The International Hydropower Association (IHA) asserts that hydropower has a very low, or even positive impact on climate change because reservoirs (i.e., artificial lakes) sequester large amounts of carbon. The important question is whether reservoirs are important sinks for anthropogenic carbon. IHA uses an estimate indicating that reservoirs sequester 2.5% of global CO2 emissions. For several reasons this estimate gives a misleading indication of the climate impact of reservoirs.

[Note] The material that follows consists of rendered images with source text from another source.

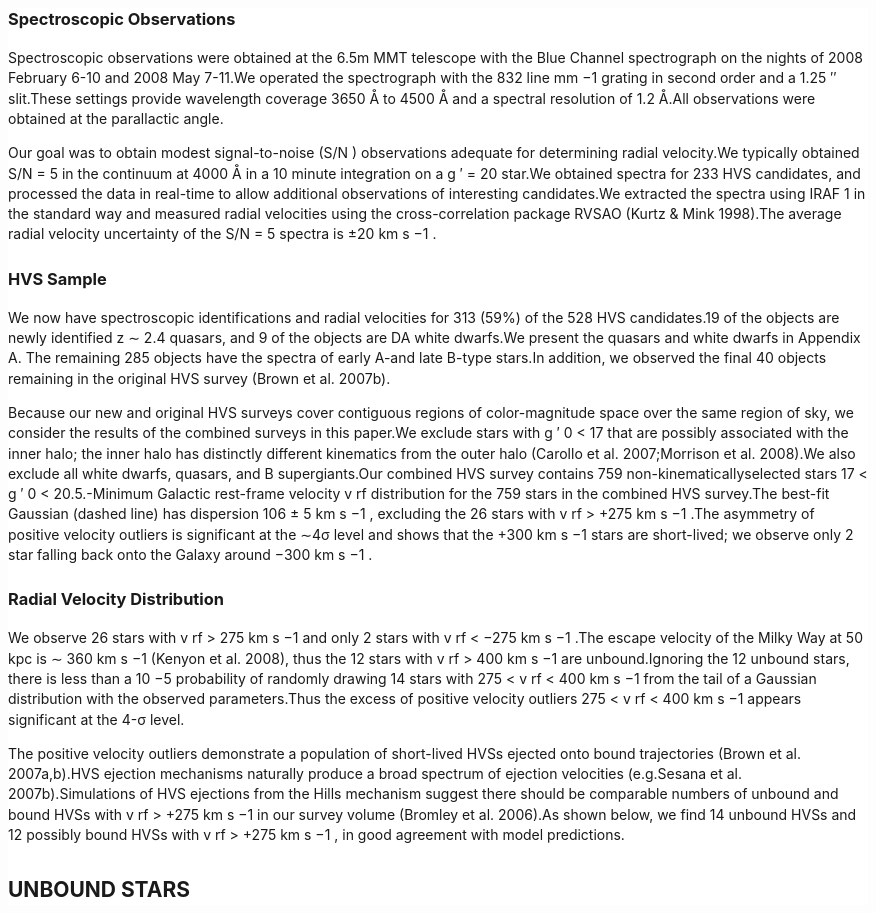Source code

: 
### Spectroscopic Observations

Spectroscopic observations were obtained at the 6.5m MMT telescope with the Blue Channel spectrograph on the nights of 2008 February 6-10 and 2008 May 7-11.We operated the spectrograph with the 832 line mm −1 grating in second order and a 1.25 ′′ slit.These settings provide wavelength coverage 3650 Å to 4500 Å and a spectral resolution of 1.2 Å.All observations were obtained at the parallactic angle.

Our goal was to obtain modest signal-to-noise (S/N ) observations adequate for determining radial velocity.We typically obtained S/N = 5 in the continuum at 4000 Å in a 10 minute integration on a g ′ = 20 star.We obtained spectra for 233 HVS candidates, and processed the data in real-time to allow additional observations of interesting candidates.We extracted the spectra using IRAF 1 in the standard way and measured radial velocities using the cross-correlation package RVSAO (Kurtz & Mink 1998).The average radial velocity uncertainty of the S/N = 5 spectra is ±20 km s −1 .


### HVS Sample

We now have spectroscopic identifications and radial velocities for 313 (59%) of the 528 HVS candidates.19 of the objects are newly identified z ∼ 2.4 quasars, and 9 of the objects are DA white dwarfs.We present the quasars and white dwarfs in Appendix A. The remaining 285 objects have the spectra of early A-and late B-type stars.In addition, we observed the final 40 objects remaining in the original HVS survey (Brown et al. 2007b).

Because our new and original HVS surveys cover contiguous regions of color-magnitude space over the same region of sky, we consider the results of the combined surveys in this paper.We exclude stars with g ′ 0 < 17 that are possibly associated with the inner halo; the inner halo has distinctly different kinematics from the outer halo (Carollo et al. 2007;Morrison et al. 2008).We also exclude all white dwarfs, quasars, and B supergiants.Our combined HVS survey contains 759 non-kinematicallyselected stars 17 < g ′ 0 < 20.5.-Minimum Galactic rest-frame velocity v rf distribution for the 759 stars in the combined HVS survey.The best-fit Gaussian (dashed line) has dispersion 106 ± 5 km s −1 , excluding the 26 stars with v rf > +275 km s −1 .The asymmetry of positive velocity outliers is significant at the ∼4σ level and shows that the +300 km s −1 stars are short-lived; we observe only 2 star falling back onto the Galaxy around −300 km s −1 .


### Radial Velocity Distribution

We observe 26 stars with v rf > 275 km s −1 and only 2 stars with v rf < −275 km s −1 .The escape velocity of the Milky Way at 50 kpc is ∼ 360 km s −1 (Kenyon et al. 2008), thus the 12 stars with v rf > 400 km s −1 are unbound.Ignoring the 12 unbound stars, there is less than a 10 −5 probability of randomly drawing 14 stars with 275 < v rf < 400 km s −1 from the tail of a Gaussian distribution with the observed parameters.Thus the excess of positive velocity outliers 275 < v rf < 400 km s −1 appears significant at the 4-σ level.

The positive velocity outliers demonstrate a population of short-lived HVSs ejected onto bound trajectories (Brown et al. 2007a,b).HVS ejection mechanisms naturally produce a broad spectrum of ejection velocities (e.g.Sesana et al. 2007b).Simulations of HVS ejections from the Hills mechanism suggest there should be comparable numbers of unbound and bound HVSs with v rf > +275 km s −1 in our survey volume (Bromley et al. 2006).As shown below, we find 14 unbound HVSs and 12 possibly bound HVSs with v rf > +275 km s −1 , in good agreement with model predictions.


## UNBOUND STARS
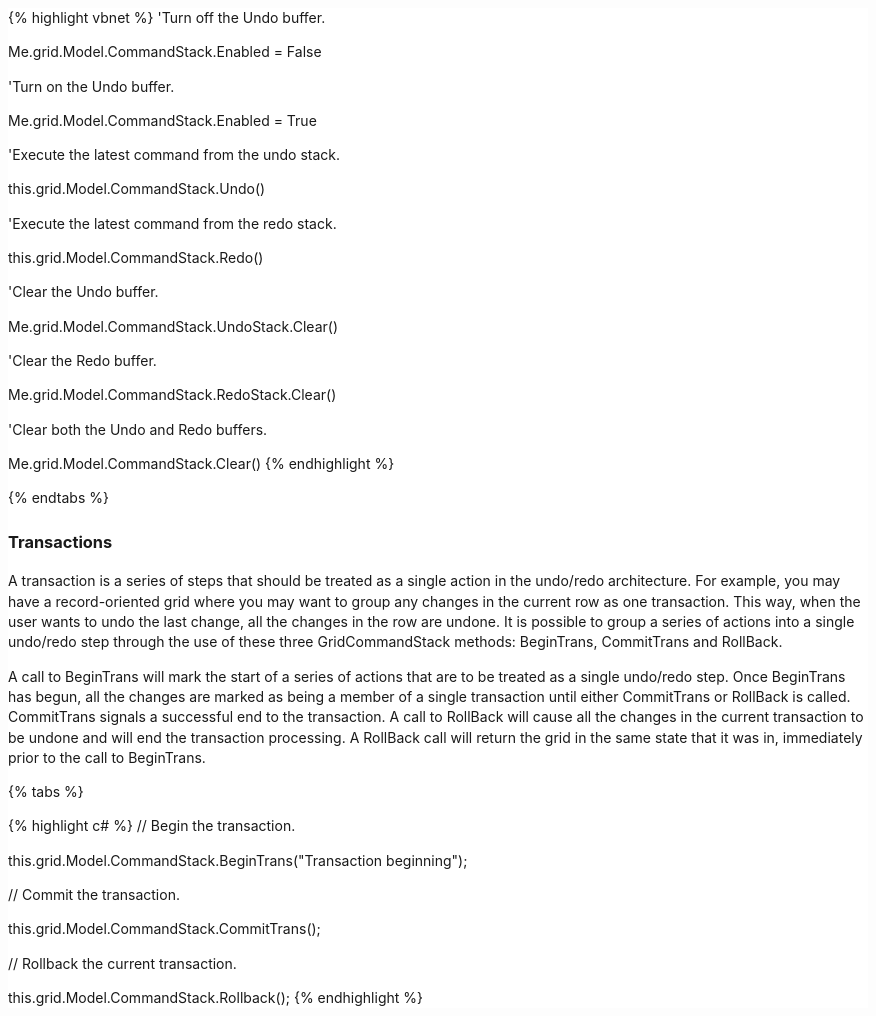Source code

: {% highlight vbnet %}
'Turn off the Undo buffer. 

Me.grid.Model.CommandStack.Enabled = False

'Turn on the Undo buffer.

Me.grid.Model.CommandStack.Enabled = True

'Execute the latest command from the undo stack.

this.grid.Model.CommandStack.Undo()

'Execute the latest command from the redo stack.

this.grid.Model.CommandStack.Redo()

'Clear the Undo buffer.

Me.grid.Model.CommandStack.UndoStack.Clear()

'Clear the Redo buffer.

Me.grid.Model.CommandStack.RedoStack.Clear()

'Clear both the Undo and Redo buffers.

Me.grid.Model.CommandStack.Clear()
{% endhighlight  %}

{% endtabs %}

### Transactions

A transaction is a series of steps that should be treated as a single action in the undo/redo architecture. For example, you may have a record-oriented grid where you may want to group any changes in the current row as one transaction. This way, when the user wants to undo the last change, all the changes in the row are undone. It is possible to group a series of actions into a single undo/redo step through the use of these three GridCommandStack methods: BeginTrans, CommitTrans and RollBack. 

A call to BeginTrans will mark the start of a series of actions that are to be treated as a single undo/redo step. Once BeginTrans has begun, all the changes are marked as being a member of a single transaction until either CommitTrans or RollBack is called. CommitTrans signals a successful end to the transaction. A call to RollBack will cause all the changes in the current transaction to be undone and will end the transaction processing. A RollBack call will return the grid in the same state that it was in, immediately prior to the call to BeginTrans.

{% tabs %}

{% highlight c# %}
// Begin the transaction. 

this.grid.Model.CommandStack.BeginTrans("Transaction beginning");

// Commit the transaction.

this.grid.Model.CommandStack.CommitTrans();

// Rollback the current transaction.

this.grid.Model.CommandStack.Rollback();
{% endhighlight  %}

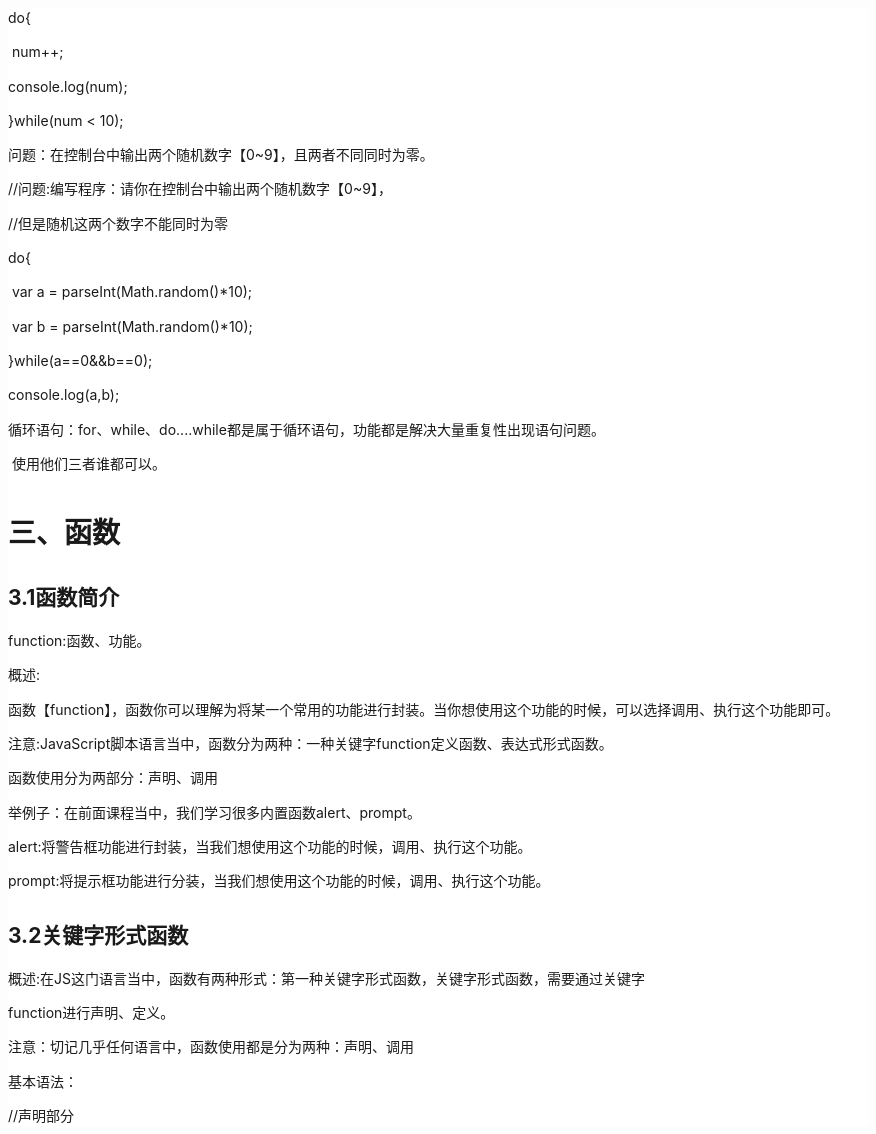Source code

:   do{

​    num++;

   console.log(num);

  }while(num < 10);

</script>

问题：在控制台中输出两个随机数字【0~9】，且两者不同同时为零。

 //问题:编写程序：请你在控制台中输出两个随机数字【0~9】，

 //但是随机这两个数字不能同时为零

 do{

​     var a = parseInt(Math.random()*10);

​     var b = parseInt(Math.random()*10);

 }while(a==0&&b==0);

 console.log(a,b);

循环语句：for、while、do....while都是属于循环语句，功能都是解决大量重复性出现语句问题。

​     使用他们三者谁都可以。

# 三、函数

## 3.1函数简介

function:函数、功能。

概述:

函数【function】，函数你可以理解为将某一个常用的功能进行封装。当你想使用这个功能的时候，可以选择调用、执行这个功能即可。

注意:JavaScript脚本语言当中，函数分为两种：一种关键字function定义函数、表达式形式函数。

  函数使用分为两部分：声明、调用

举例子：在前面课程当中，我们学习很多内置函数alert、prompt。

alert:将警告框功能进行封装，当我们想使用这个功能的时候，调用、执行这个功能。

prompt:将提示框功能进行分装，当我们想使用这个功能的时候，调用、执行这个功能。

## 3.2关键字形式函数

概述:在JS这门语言当中，函数有两种形式：第一种关键字形式函数，关键字形式函数，需要通过关键字

function进行声明、定义。

注意：切记几乎任何语言中，函数使用都是分为两种：声明、调用

基本语法：

//声明部分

In some cases reservoirs will only be temporary sinks for carbon due to measures to mitigate reservoir sedimentation and dam decommissioning. Where reservoirs are permanent sinks their ability to sequester carbon will end once their storage capacity is filled with sediments. Furthermore, emissions of CO2 and CH4 from reservoirs may have a much higher negative climate impact than the positive impact due to carbon sequestration. In addition, reservoirs trap a significant amount of nutrients including silica that would otherwise have flowed to coastal waters. Silica is an important nutrient for diatom growth which plays an important role in the biological pump that transfers carbon to the deep ocean. A large amount of further research is needed to come up with any reliable estimates of the full climate impacts of reservoir construction.